-Ronald James, MD resident, director of technical media at the National Institute of tools and machining, used radar detectors while driving.
He hasn't had an accident for at least ten years, so when Geico, the first insurance company to refuse to insure drivers who use detectors, canceled his policy last year, he was angry.
James gave his case to the state's insurance commissioner. -
These devices are legal in Maryland and other states except Virginia, Connecticut, and Washington, D. C. C.
Geico appealed the decision, which is currently being heard by the Baltimore Circuit Court.
National Security Council and various organizations representing the heads of police and drivers --
Education teachers support Geico's attempt to ban the sale of radar detectors nationwide. The $200-million-a-
The radar detector industry feels caught.
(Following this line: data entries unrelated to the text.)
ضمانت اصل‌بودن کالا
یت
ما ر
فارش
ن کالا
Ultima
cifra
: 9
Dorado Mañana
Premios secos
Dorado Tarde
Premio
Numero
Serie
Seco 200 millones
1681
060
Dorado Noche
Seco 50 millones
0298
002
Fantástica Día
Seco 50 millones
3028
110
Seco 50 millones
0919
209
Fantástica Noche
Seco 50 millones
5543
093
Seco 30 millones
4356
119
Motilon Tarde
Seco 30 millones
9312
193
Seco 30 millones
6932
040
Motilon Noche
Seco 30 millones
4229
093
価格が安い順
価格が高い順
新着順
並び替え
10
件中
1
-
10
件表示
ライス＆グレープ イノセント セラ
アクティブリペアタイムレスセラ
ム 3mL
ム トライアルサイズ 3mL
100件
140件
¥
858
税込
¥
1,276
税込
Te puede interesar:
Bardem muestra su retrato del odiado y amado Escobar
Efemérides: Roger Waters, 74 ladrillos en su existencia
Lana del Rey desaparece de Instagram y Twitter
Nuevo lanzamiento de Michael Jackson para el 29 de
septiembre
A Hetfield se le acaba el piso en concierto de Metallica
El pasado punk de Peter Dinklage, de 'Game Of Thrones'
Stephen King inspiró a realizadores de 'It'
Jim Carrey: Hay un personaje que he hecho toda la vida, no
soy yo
Many of the 20 or so manufacturers are small private companies that may fail if their products are no longer legal.
Group radar, which represents most detector manufacturers, claims that legislation banning detectors has been defeated in 33 states since 1977.
The bill is pending in Massachusetts, New Jersey, New York and Michigan.
Last year, when Congress allowed states to raise the speed limit to 65 miles an hour on some rural roads, organizations like the National Security Council fear that people will buy more radar detectors to drive at higher speeds.
It is not legislation or court proceedings that could eventually destroy radar detectors, but technology.
An international measurement and control company in Littleton, Colorado, showed police prototypes of laser devices that radar detectors could not receive. -C. G.